__Set problem 1__
According to the passage on underfitting and overfitting, what do the blue dots in the chart represent?
__Set problem 2__
Reproduce everything in the passage on underfitting and overfitting from "Overfitting happens when" down to "new, unseen data.".
__Set problem 3__
Carry on the passage on underfitting and overfitting, beginning right after its final sentence.

+++ Provided passage +++

Underfitting occurs when a model is too simple and fails to capture the key patterns in the data. This leads to inaccurate predictions for both the training data and new data.
Overfitting happens when a model becomes overly complex, fitting not only the true patterns but also the noise in the training data. This causes the model to perform well on the training set but poorly on new, unseen data.

To better illustrate these concepts, consider a model that predicts athletic performance based on stress levels. The blue dots in the chart represent the data points from the training set, while the lines show the model’s predictions after being trained on that data.

1 Underfitting: In this case, the model uses a simple straight line to predict performance, even though the actual relationship is curved. Since the line doesn’t fit the data well, the model is too simple and fails to capture important patterns, resulting in poor predictions. This is underfitting, where the model fails to learn the most useful properties of the data.

2 Optimal fit: Here, the model fits the curve of the data appropriately enough. It captures the underlying trend without being overly sensitive to specific data points or noise. This is the desired scenario, where the model generalizes reasonably well and can make accurate predictions on similar, new data. However, generalization can still be challenging when faced with vastly different or more complex datasets.

+++ Entries +++

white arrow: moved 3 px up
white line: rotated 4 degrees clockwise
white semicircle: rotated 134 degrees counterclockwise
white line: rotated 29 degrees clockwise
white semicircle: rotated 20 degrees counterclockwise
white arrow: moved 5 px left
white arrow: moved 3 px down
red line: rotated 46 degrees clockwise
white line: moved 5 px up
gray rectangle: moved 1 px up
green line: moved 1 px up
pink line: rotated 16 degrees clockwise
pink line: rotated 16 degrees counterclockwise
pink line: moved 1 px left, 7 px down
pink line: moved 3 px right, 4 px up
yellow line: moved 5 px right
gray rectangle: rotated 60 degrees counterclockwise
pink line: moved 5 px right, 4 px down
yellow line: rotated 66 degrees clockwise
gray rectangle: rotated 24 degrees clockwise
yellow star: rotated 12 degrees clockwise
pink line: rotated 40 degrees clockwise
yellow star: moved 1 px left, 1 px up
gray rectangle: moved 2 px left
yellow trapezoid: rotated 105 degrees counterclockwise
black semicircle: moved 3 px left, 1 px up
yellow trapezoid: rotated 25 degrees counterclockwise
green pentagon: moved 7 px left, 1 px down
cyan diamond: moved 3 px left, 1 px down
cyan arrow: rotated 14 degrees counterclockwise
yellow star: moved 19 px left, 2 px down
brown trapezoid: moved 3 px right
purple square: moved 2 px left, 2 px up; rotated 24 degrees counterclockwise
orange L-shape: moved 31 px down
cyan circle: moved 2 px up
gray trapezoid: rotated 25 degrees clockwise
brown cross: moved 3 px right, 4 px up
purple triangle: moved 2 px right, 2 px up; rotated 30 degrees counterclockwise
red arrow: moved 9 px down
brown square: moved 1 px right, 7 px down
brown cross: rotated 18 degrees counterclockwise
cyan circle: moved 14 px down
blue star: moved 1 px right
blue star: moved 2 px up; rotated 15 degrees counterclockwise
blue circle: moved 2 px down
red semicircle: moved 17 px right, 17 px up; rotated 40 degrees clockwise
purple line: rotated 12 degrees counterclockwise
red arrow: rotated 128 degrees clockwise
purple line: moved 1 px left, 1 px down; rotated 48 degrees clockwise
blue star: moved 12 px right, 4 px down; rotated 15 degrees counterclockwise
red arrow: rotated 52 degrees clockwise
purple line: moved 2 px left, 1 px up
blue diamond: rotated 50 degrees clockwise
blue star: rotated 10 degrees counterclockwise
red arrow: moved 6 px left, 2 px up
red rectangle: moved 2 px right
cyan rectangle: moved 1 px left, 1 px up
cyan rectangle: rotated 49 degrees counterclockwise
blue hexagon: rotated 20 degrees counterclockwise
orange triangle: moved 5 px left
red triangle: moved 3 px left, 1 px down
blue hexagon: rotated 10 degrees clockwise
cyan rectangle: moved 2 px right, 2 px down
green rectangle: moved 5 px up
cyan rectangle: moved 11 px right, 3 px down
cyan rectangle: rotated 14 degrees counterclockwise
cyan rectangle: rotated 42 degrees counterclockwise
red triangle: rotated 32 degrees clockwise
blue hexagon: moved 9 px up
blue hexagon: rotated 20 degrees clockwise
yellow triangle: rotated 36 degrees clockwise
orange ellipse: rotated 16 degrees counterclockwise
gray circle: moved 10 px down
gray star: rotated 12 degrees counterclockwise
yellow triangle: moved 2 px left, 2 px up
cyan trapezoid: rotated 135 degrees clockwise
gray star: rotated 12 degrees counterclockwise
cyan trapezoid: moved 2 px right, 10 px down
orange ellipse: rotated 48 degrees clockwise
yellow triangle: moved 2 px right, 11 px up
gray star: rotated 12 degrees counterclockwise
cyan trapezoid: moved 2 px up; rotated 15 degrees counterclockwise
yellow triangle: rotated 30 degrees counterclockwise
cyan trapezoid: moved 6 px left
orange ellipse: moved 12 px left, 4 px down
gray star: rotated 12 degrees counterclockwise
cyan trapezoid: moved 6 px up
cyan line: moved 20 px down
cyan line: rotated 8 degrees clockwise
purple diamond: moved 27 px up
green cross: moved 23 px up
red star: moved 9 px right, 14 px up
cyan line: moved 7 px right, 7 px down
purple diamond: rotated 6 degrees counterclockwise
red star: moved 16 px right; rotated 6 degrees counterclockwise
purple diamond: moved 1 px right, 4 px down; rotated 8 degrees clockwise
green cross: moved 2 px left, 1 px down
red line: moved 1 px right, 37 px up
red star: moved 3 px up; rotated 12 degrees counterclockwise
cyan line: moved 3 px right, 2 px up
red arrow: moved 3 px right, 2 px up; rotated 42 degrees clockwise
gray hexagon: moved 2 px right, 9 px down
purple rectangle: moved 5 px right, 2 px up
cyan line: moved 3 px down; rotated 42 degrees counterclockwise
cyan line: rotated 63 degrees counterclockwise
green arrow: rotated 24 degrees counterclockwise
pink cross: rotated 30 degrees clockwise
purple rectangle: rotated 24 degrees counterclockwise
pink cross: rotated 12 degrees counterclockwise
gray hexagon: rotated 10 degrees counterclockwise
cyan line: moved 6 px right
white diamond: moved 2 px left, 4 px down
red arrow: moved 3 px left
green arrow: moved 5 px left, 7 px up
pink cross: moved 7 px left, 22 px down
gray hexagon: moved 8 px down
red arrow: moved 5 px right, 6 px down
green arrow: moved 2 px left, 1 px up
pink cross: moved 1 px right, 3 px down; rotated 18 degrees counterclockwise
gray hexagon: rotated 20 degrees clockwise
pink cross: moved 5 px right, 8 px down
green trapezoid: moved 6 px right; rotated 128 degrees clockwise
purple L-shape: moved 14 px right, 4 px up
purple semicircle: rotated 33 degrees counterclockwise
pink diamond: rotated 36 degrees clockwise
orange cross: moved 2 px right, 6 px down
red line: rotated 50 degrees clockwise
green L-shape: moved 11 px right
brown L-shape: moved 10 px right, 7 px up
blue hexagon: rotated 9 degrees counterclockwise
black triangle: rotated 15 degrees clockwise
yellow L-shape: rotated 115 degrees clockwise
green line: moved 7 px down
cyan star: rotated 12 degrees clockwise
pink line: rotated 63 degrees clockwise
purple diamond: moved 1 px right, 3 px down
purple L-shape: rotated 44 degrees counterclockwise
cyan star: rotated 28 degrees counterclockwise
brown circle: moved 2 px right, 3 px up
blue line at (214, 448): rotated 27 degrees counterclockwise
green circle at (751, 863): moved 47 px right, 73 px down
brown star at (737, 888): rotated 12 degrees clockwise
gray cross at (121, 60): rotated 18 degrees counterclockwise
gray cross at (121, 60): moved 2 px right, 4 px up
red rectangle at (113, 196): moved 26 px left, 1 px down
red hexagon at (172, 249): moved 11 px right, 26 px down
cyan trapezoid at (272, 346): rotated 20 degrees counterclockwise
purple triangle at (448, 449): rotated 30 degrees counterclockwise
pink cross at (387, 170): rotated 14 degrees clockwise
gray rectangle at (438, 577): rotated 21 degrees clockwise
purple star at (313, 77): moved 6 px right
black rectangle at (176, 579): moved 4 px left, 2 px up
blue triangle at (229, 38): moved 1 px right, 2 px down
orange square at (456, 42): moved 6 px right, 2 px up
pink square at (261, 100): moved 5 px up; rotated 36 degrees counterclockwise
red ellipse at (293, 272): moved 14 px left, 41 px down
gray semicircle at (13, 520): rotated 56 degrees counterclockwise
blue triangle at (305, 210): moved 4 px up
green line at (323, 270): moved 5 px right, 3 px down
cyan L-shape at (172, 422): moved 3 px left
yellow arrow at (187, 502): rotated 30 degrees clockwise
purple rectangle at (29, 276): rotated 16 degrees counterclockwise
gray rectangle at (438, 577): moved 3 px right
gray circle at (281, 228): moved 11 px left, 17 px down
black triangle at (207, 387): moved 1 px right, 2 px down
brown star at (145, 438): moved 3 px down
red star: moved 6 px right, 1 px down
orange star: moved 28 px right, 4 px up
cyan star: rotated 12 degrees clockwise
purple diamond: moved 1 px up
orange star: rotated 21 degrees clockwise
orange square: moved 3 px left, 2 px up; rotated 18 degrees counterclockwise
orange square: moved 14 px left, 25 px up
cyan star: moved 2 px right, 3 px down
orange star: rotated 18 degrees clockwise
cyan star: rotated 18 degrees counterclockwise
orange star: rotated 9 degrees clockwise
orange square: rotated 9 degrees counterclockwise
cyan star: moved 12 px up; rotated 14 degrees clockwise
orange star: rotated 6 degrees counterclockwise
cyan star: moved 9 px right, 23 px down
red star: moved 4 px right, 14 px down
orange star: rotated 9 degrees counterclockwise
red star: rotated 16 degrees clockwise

+++

__Task output 1__
They represent the data points from the training set.

__Task output 2__
Overfitting happens when a model becomes overly complex, fitting not only the true patterns but also the noise in the training data. This causes the model to perform well on the training set but poorly on new, unseen data.

__Task output 3__
3 Overfitting: In the overfitting scenario, the model closely follows almost every data point, including noise and random fluctuations in the training data. While the model performs extremely well on the training set, it is too specific to the training data, and so will be less effective when predicting new data. It struggles to generalize and will likely make inaccurate predictions when applied to unseen scenarios.

Common causes of underfitting

There are many potential causes of underfitting. The four most common are:

Model architecture is too simple.
Poor feature selection
Insufficient training data
Not enough training

Let’s dig into these a bit further to understand them.

Model architecture is too simple

Model architecture refers to the combination of the algorithm used to train the model and the model’s structure. If the architecture is too simple, it might have trouble capturing the high-level properties of the training data, leading to inaccurate predictions.

For example, if a model tries to use a single straight line to model data that follows a curved pattern, it will consistently underfit. This is because a straight line cannot accurately represent the high-level relationship in curved data, making the model’s architecture inadequate for the task.

Poor feature selection

Feature selection involves choosing the right variables for the ML model during training. For example, you might ask an ML algorithm to look at a person’s birth year, eye color, age, or all three when predicting if a person will hit the buy button on an e-commerce website.

If there are too many features, or the selected features don’t correlate strongly with the target variable, the model won’t have enough relevant information to make accurate predictions. Eye color might be irrelevant to conversion, and age captures much of the same information as birth year.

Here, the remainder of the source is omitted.